[Chart comprehension data]

______________________________

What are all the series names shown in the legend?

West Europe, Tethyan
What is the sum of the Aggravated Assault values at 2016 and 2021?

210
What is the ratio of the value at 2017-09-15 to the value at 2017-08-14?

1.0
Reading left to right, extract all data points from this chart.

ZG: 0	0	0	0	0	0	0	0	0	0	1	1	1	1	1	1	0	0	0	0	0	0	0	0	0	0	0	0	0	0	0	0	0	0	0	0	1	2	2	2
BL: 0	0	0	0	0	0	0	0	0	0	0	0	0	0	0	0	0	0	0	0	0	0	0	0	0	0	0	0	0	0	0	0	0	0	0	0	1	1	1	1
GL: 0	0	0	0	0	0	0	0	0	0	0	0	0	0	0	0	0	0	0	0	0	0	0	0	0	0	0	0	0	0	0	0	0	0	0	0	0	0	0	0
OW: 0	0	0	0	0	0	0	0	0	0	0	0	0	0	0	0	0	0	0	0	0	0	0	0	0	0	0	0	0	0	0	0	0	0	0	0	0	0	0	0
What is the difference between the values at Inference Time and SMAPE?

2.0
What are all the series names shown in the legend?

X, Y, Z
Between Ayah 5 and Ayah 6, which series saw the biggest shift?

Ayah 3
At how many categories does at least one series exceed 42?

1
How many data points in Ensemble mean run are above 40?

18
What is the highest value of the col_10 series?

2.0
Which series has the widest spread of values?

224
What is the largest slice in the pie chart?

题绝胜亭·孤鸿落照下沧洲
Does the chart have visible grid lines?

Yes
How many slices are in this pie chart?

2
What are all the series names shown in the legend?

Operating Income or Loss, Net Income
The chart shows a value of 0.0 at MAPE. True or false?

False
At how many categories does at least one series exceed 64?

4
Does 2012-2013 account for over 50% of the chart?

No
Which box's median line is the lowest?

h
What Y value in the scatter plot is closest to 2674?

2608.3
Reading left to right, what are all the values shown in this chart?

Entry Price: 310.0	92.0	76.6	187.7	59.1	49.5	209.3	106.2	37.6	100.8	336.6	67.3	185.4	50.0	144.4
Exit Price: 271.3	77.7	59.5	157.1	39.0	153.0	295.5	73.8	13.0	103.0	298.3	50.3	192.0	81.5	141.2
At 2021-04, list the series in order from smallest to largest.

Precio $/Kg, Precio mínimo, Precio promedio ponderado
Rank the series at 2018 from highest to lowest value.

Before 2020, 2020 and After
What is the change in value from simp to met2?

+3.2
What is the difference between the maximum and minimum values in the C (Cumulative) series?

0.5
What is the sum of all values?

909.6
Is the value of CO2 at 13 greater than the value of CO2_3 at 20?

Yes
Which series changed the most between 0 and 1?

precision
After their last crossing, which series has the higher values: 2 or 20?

______________________________

### ACTIVITY
Reproduce every one of the entries above verbatim, leaving nothing out and changing nothing.

### TASK SOLUTION
What are all the series names shown in the legend?

West Europe, Tethyan
What is the sum of the Aggravated Assault values at 2016 and 2021?

210
What is the ratio of the value at 2017-09-15 to the value at 2017-08-14?

1.0
Reading left to right, extract all data points from this chart.

ZG: 0	0	0	0	0	0	0	0	0	0	1	1	1	1	1	1	0	0	0	0	0	0	0	0	0	0	0	0	0	0	0	0	0	0	0	0	1	2	2	2
BL: 0	0	0	0	0	0	0	0	0	0	0	0	0	0	0	0	0	0	0	0	0	0	0	0	0	0	0	0	0	0	0	0	0	0	0	0	1	1	1	1
GL: 0	0	0	0	0	0	0	0	0	0	0	0	0	0	0	0	0	0	0	0	0	0	0	0	0	0	0	0	0	0	0	0	0	0	0	0	0	0	0	0
OW: 0	0	0	0	0	0	0	0	0	0	0	0	0	0	0	0	0	0	0	0	0	0	0	0	0	0	0	0	0	0	0	0	0	0	0	0	0	0	0	0
What is the difference between the values at Inference Time and SMAPE?

2.0
What are all the series names shown in the legend?

X, Y, Z
Between Ayah 5 and Ayah 6, which series saw the biggest shift?

Ayah 3
At how many categories does at least one series exceed 42?

1
How many data points in Ensemble mean run are above 40?

18
What is the highest value of the col_10 series?

2.0
Which series has the widest spread of values?

224
What is the largest slice in the pie chart?

题绝胜亭·孤鸿落照下沧洲
Does the chart have visible grid lines?

Yes
How many slices are in this pie chart?

2
What are all the series names shown in the legend?

Operating Income or Loss, Net Income
The chart shows a value of 0.0 at MAPE. True or false?

False
At how many categories does at least one series exceed 64?

4
Does 2012-2013 account for over 50% of the chart?

No
Which box's median line is the lowest?

h
What Y value in the scatter plot is closest to 2674?

2608.3
Reading left to right, what are all the values shown in this chart?

Entry Price: 310.0	92.0	76.6	187.7	59.1	49.5	209.3	106.2	37.6	100.8	336.6	67.3	185.4	50.0	144.4
Exit Price: 271.3	77.7	59.5	157.1	39.0	153.0	295.5	73.8	13.0	103.0	298.3	50.3	192.0	81.5	141.2
At 2021-04, list the series in order from smallest to largest.

Precio $/Kg, Precio mínimo, Precio promedio ponderado
Rank the series at 2018 from highest to lowest value.

Before 2020, 2020 and After
What is the change in value from simp to met2?

+3.2
What is the difference between the maximum and minimum values in the C (Cumulative) series?

0.5
What is the sum of all values?

909.6
Is the value of CO2 at 13 greater than the value of CO2_3 at 20?

Yes
Which series changed the most between 0 and 1?

precision
After their last crossing, which series has the higher values: 2 or 20?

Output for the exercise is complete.